Data listing section start
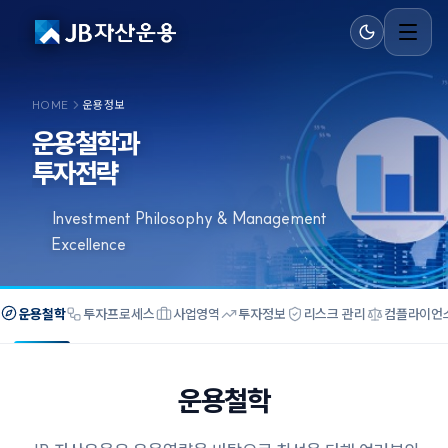
HOME
운용정보
운용철학과
투자전략
Investment Philosophy & Management
Excellence
운용철학
투자프로세스
사업영역
투자정보
리스크 관리
컴플라이언
운용철학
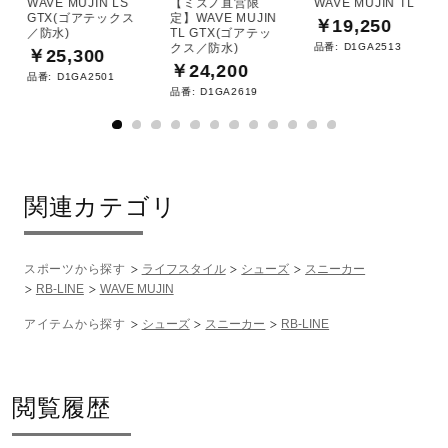
WAVE MUJIN LS
【ミズノ直営限
WAVE MUJIN TL
GTX(ゴアテックス
定】WAVE MUJIN
￥19,250
／防水)
TL GTX(ゴアテッ
品番:
D1GA2513
クス／防水)
￥25,300
￥24,200
品番:
D1GA2501
品番:
D1GA2619
関連カテゴリ
スポーツから探す
ライフスタイル
シューズ
スニーカー
RB-LINE
WAVE MUJIN
アイテムから探す
シューズ
スニーカー
RB-LINE
閲覧履歴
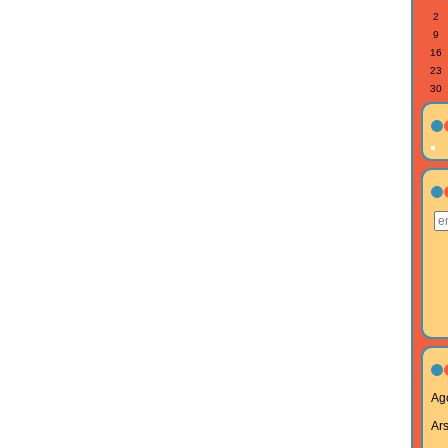
2
9
16
23
30
Ag
Ar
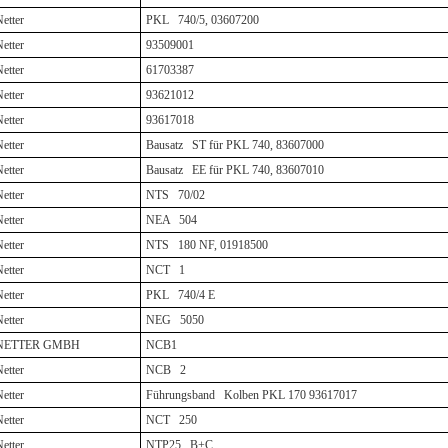
etter
PKL 740/5, 03607200
etter
93509001
etter
61703387
etter
93621012
etter
93617018
etter
Bausatz ST für PKL 740, 83607000
etter
Bausatz EE für PKL 740, 83607010
etter
NTS 70/02
etter
NEA 504
etter
NTS 180 NF, 01918500
etter
NCT 1
etter
PKL 740/4 E
etter
NEG 5050
NETTER GMBH
NCB1
etter
NCB 2
etter
Führungsband Kolben PKL 170 93617017
etter
NCT 250
etter
NTP25 B+C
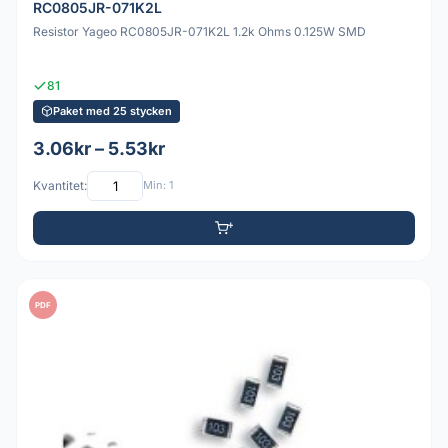
RC0805JR-071K2L
Resistor Yageo RC0805JR-071K2L 1.2k Ohms 0.125W SMD
81
Paket med 25 stycken
3.06kr – 5.53kr
Kvantitet:
Min: 1
PDF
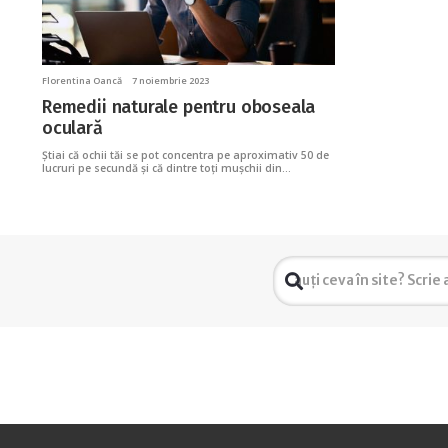
Florentina Oancă
7 noiembrie 2023
Remedii naturale pentru oboseala
oculară
Știai că ochii tăi se pot concentra pe aproximativ 50 de
lucruri pe secundă și că dintre toți mușchii din…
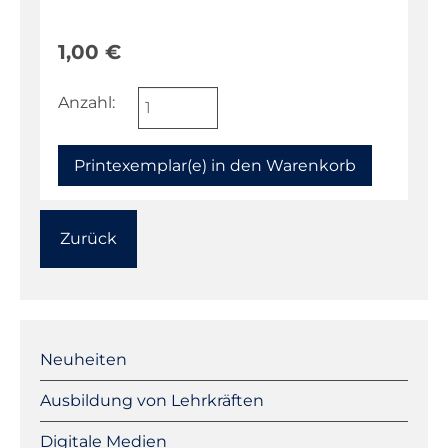
1,00
€
Anzahl:
Zurück
Navigation
überspringen
Neuheiten
Ausbildung von Lehrkräften
Digitale Medien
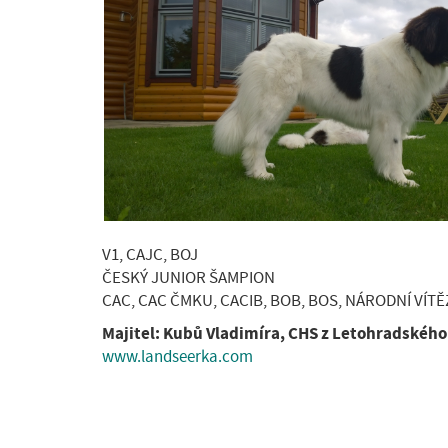
V1, CAJC, BOJ
ČESKÝ JUNIOR ŠAMPION
CAC, CAC ČMKU, CACIB, BOB, BOS, NÁRODNÍ VÍTĚ
Majitel: Kubů Vladimíra, CHS z Letohradského
www.landseerka.com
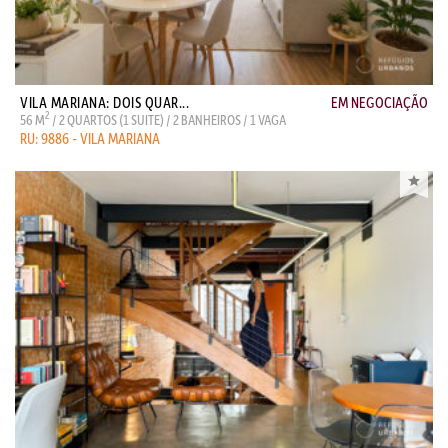
VILA MARIANA: DOIS QUAR...
EM NEGOCIAÇÃO
2
56 M
/ 2 QUARTOS (1 SUITE) / 2 BANHEIROS / 1 VAGA
RU: 9886 - VILA MARIANA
Data listing section end
● Work instructions
Copy out all of the lines above, substituting "WAVE RIDER" for every "WAVE MUJIN" and changing nothing else. Leave the pictures out.

● Written response
HOME
운용정보
운용철학과
투자전략
Investment Philosophy & Management
Excellence
운용철학
투자프로세스
사업영역
투자정보
리스크 관리
컴플라이언
운용철학
WAVE RIDER LS
【ミズノ直営限
WAVE RIDER TL
GTX(ゴアテックス
定】WAVE RIDER
￥19,250
／防水)
TL GTX(ゴアテッ
品番:
D1GA2513
クス／防水)
￥25,300
￥24,200
品番:
D1GA2501
品番:
D1GA2619
関連カテゴリ
スポーツから探す
ライフスタイル
シューズ
スニーカー
RB-LINE
WAVE RIDER
アイテムから探す
シューズ
スニーカー
RB-LINE
閲覧履歴
2
9
16
23
30
Ag
Ar
etter
PKL 740/5, 03607200
etter
93509001
etter
61703387
etter
93621012
etter
93617018
etter
Bausatz ST für PKL 740, 83607000
etter
Bausatz EE für PKL 740, 83607010
etter
NTS 70/02
etter
NEA 504
etter
NTS 180 NF, 01918500
etter
NCT 1
etter
PKL 740/4 E
etter
NEG 5050
NETTER GMBH
NCB1
etter
NCB 2
etter
Führungsband Kolben PKL 170 93617017
etter
NCT 250
etter
NTP25 B+C
RC0805JR-071K2L
Resistor Yageo RC0805JR-071K2L 1.2k Ohms 0.125W SMD
81
Paket med 25 stycken
3.06kr – 5.53kr
Kvantitet:
Min: 1
PDF
Florentina Oancă
7 noiembrie 2023
Remedii naturale pentru oboseala
oculară
Știai că ochii tăi se pot concentra pe aproximativ 50 de
lucruri pe secundă și că dintre toți mușchii din…
1,00
€
Anzahl:
Zurück
Navigation
überspringen
Neuheiten
Ausbildung von Lehrkräften
Digitale Medien
V1, CAJC, BOJ
ČESKÝ JUNIOR ŠAMPION
CAC, CAC ČMKU, CACIB, BOB, BOS, NÁRODNÍ VÍTĚ
Majitel: Kubů Vladimíra, CHS z Letohradského
www.landseerka.com
VILA MARIANA: DOIS QUAR...
EM NEGOCIAÇÃO
2
56 M
/ 2 QUARTOS (1 SUITE) / 2 BANHEIROS / 1 VAGA
RU: 9886 - VILA MARIANA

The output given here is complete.